11/4/14

My 10K Training Schedule- 12 Weeks

It is happening.  January 25th I will be doing a 10K Run and am so excited about it!   I am getting back in to running after completing my first half marathon in April with my brother in law.  It was so much fun and a great feeling of accomplishment.  I had always had "Complete a 1/2 marathon on my to-do list and I checked it off!  Well unfortunately I injured myself during the last 4 miles of the run and did some damage to my knee.

All is not lost though. I took some time off, allowed my knee to heal and now I am feeling good!

 I ran 2 miles last week and felt great-no pain at all!  I am eager to share my training schedule with you all and challenge you to find that fitness challenge for yourself.  If you are a runner I encourage you all to look into THIS website for some great tips.

I am choosing to do a 10K because it is 6.1 miles and that just sounds about right.  I just want to take it easy, and really focus on my new and improved way on running.  Yes I said my new way of running.  Apparently there is a certain way to run.  When I trained for the 1/2 I kind of just went out on runs every now and then, had some decent shoes and then ran a half marathon.  I didn't realize that I was the cause of my own injury.  The cause being ignorance.  I had NO idea that I was running incorrectly.  I kind of just thought, 'hey, I am human, I can run!" I didn't realize that we can get into incorrect forms because of shoes, posture, or all around weakness in our own bodies.

SO.....

This time around I am actually running smarter not harder, and hopefully I will avoid injury. I put together my training schedule, improper/proper running techniques, and beneficial shoes.

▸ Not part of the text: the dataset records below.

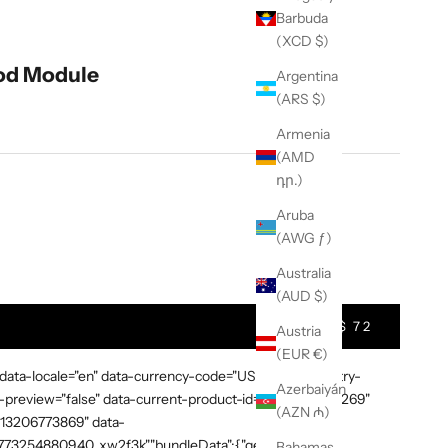
Barbuda
(XCD $)
od Module
Argentina
(ARS $)
Armenia
(AMD
դր.)
Aruba
(AWG ƒ)
t Quantity
Australia
(AUD $)
$ 72
Austria
(EUR €)
 data-locale="en" data-currency-code="USD" data-country-
Azerbaiyán
preview="false" data-current-product-id="7865638748269"
(AZN ₼)
3613206773869" data-
:"1773254880940_xw2f3k","bundleData":{"generalDetails":
Bahamas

Improper Running Techniques:

1. Heel Striking:
2. Over striding
3. Posture

Watch HERE to see the differences in Heel Striking, forefoot and mid foot
 and here for proper posture.

Proper Running Techniques:

1. Neutral Foot
2. Slight forward lean from ankles
3. Active push off

This video shows great posture and tips for proper form in running.  Another thing I did was to record myself running and play it in slow motion to analyze what I was doing wrong.  Being able to see what I was really doing was so helpful.  I also did this when picking out new running shoes.  There are so many stores all over that do this for their customers.  You actually run in the store and they record you, play it in slow motion and then pick a shoe that best fits your running form.

I went to A Snail's Pace and got great service and awesome choices of shoes that best fit my pronating foot.

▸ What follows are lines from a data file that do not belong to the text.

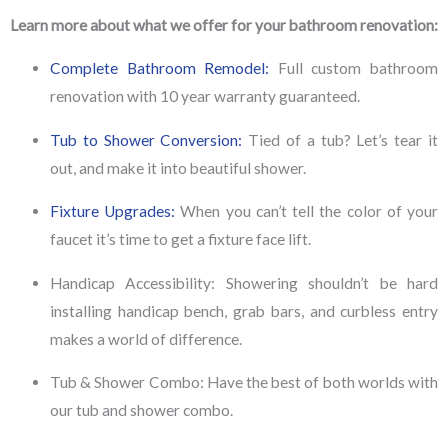
Learn more about what we offer for your bathroom renovation:
Complete Bathroom Remodel:
Full custom bathroom
renovation with 10 year warranty guaranteed.
Tub to Shower Conversion:
Tied of a tub? Let’s tear it
out, and make it into beautiful shower.
Fixture Upgrades:
When you can’t tell the color of your
faucet it’s time to get a fixture face lift.
Handicap Accessibility:
Showering shouldn’t be hard
installing handicap bench, grab bars, and curbless entry
makes a world of difference.
Tub & Shower Combo:
Have the best of both worlds with
our tub and shower combo.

Shoes are essential when training of any kind.  I do not recommend buying the on sale shoes from payless when it comes to the shoes that will be helping absorb so much impact on your body.  Your shoes should be working for you.

I personally love Asics GT-2000 because of their neutral form and the way they absorb the shock. They are amazing shoes and once you find something that works for you, its best to stick with them.

I hope that in whatever fitness venture you find yourself in, these tips will benefit you in some way.